The advertisement for the position garnered 23 applications, seven of which met the job description’s requirements and were included in the interview process. Sulc submitted his resume on the next-to-last day for consideration, and his candidacy created a split between the four other supervisors about whether he should move through the interview process.
After reviewing the qualifications of the finalists for the post, Siffrinn ranked Sulc last out of the seven candidates, giving him a score of 23 out of 50 total points, nearly half the number assigned to the top candidate. However, the commission report states the supervisors did not consider Siffrinn’s input while making a decision. Sulc claimed he “blew away” the supervisors in the final interview, which included a presentation on what the director would do for the park.

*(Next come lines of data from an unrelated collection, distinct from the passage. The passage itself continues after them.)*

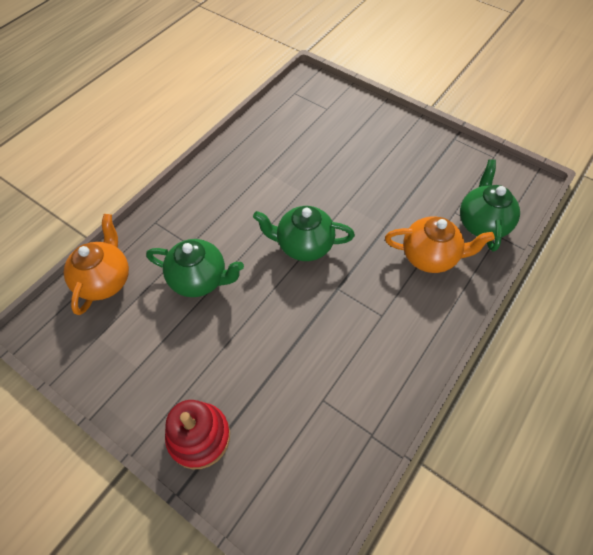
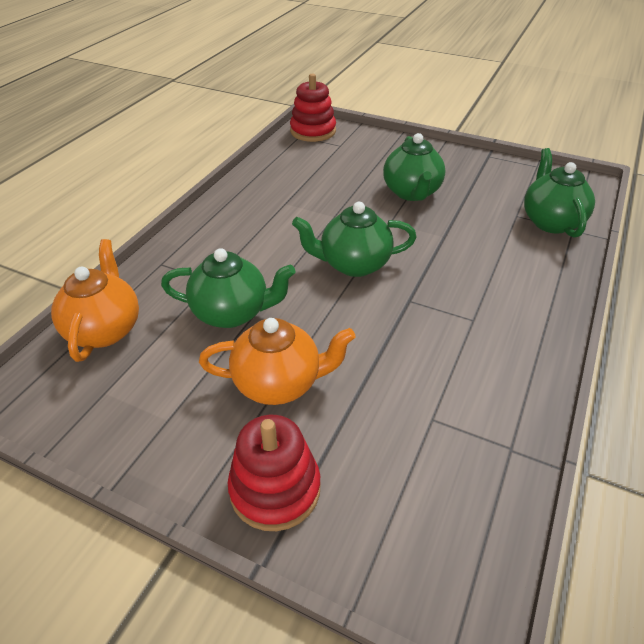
camera: 10 degrees left, 15 degrees down
orange teapot [385,217,495,273] -> orange teapot moved to [199,318,355,405]
none -> red stacking toy [290,73,336,142]
none -> green teapot [383,133,446,201]

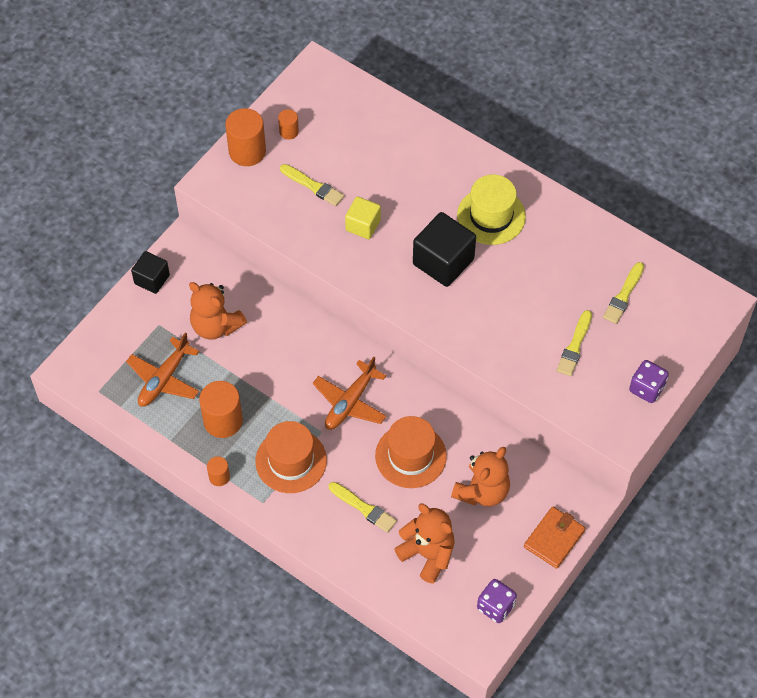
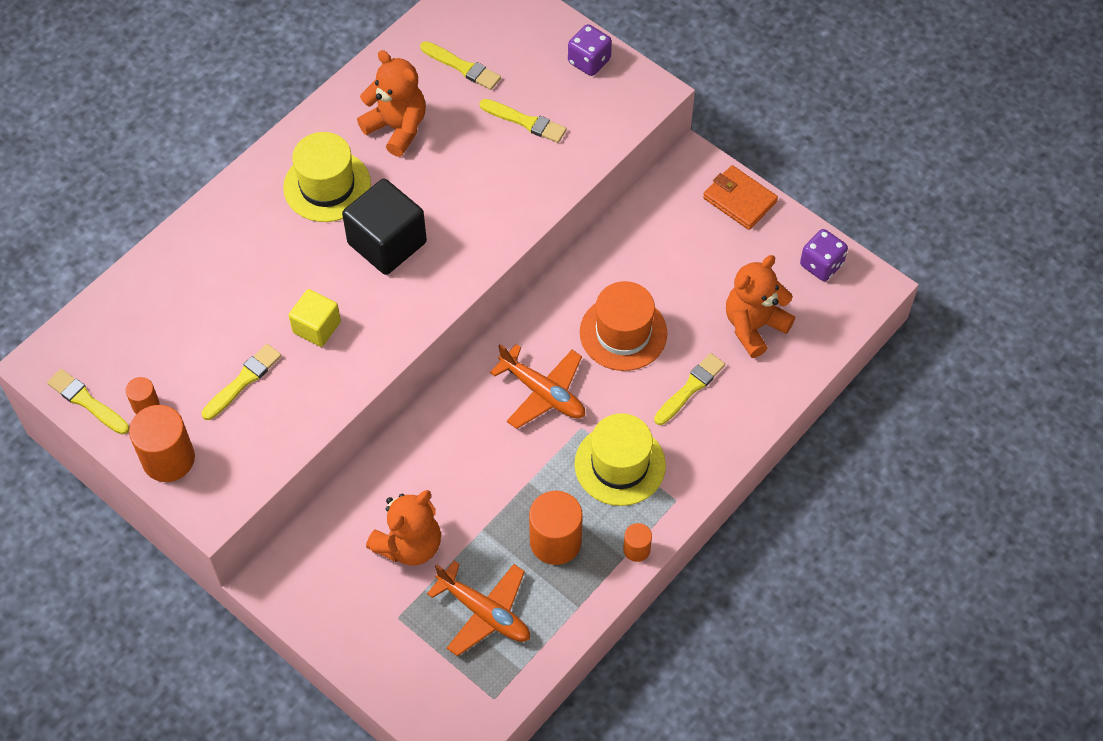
camera: 85 degrees left, 0 degrees up
black cube [131,251,170,294] -> none
orange hat [255,421,327,493] -> yellow hat [574,413,666,506]
orange teddy bear [451,447,510,507] -> orange teddy bear moved to [357,50,426,157]
none -> yellow brush [47,369,129,434]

Sulc was one of three candidates selected in June 2011 to continue through the final interview process, although there are no records on how that decision was reached. The report states that Sulc visited then-Supervisor William Brooks, who was opposed to hiring Sulc, at his home to lobby for his candidacy during the process. Sulc said he met privately with each supervisor during the interview stage, which any candidate was permitted to do.
Brooks and fellow supervisor Robert Balogh continued to oppose Sulc’s candidacy in July, but Balogh changed his mind later when Sulc offered to resign his position as supervisor.
“I think I told (Sulc) that I’d consider it if he would resign,” Balogh testified, adding he did not want Sulc to be his own boss as a supervisor.
Sulc resigned his seat on the board of supervisors Sept. 27, 2011, and was immediately hired to become the parks and recreation director by a 3-1 vote, with Brooks dissenting. The supervisors agreed to pay him a salary of $60,000, which was $10,000 more than what they budgeted months before and was similar to Sulc’s salary with Range. Sulc said that number was just a budget line item and not a set salary figure for the position. He thinks the $20,000 fine is due to that figure, but pointed to the amount of unclaimed overtime hours he worked during his tenure as proof of his commitment to the job.
“I lived and breathed that park,” Sulc said. “A lot of people tell me they took the heart out of that park (with my departure).”
Although his recollection of events did not deviate much from the report’s finding, he took exception with the Ethics Commission’s ruling. He also presented a voicemail of a phone call from the commission to inform him of the ruling, which includes two commission employees who apparently thought the call ended laughing about how the $20,000 fine would “make his day.”
State Ethics Commission Rob Caruso confirmed his employees were involved in the phone conversation, but he had not heard the voicemail. He would not say if any employees at the commission’s office in Harrisburg would face discipline. Caruso added the expression likely was a reaction to what he termed “roadblocks” set up by Sulc and his demeanor during public testimony in Pittsburgh last year.
That explanation did not sit well with Sulc, who said he made the unusual decision to open the testimony to the public.
“How can you sit there and joke about this on the phone?” Sulc said of the voicemail. “Yeah, a $20,000 fine will make my day. That’s the class of people we’re dealing with at the state Ethics Commission.”
The report states that Sulc failed to provide the township and commonwealth with a statement of financial interest in 2009 and must amend similar statements in 2006, 2007, 2008, 2010 and 2011 because he did not disclose direct sources of income those years. Sulc said that was a simple mistake and he has since provided them with the proper records.
He is appealing the ruling and has no plans to pay the fine. Sulc also would not rule out another run for township supervisor, since the decision does not bar him from holding office.
“Everything should be overturned,” Sulc said. “If I had something to hide or did something wrong, then I would pay my fine and leave town with my tail between my legs.”
The entire 43-page report and final ruling can be viewed on the state Ethics Commission’s website at www.ethics.state.pa.us.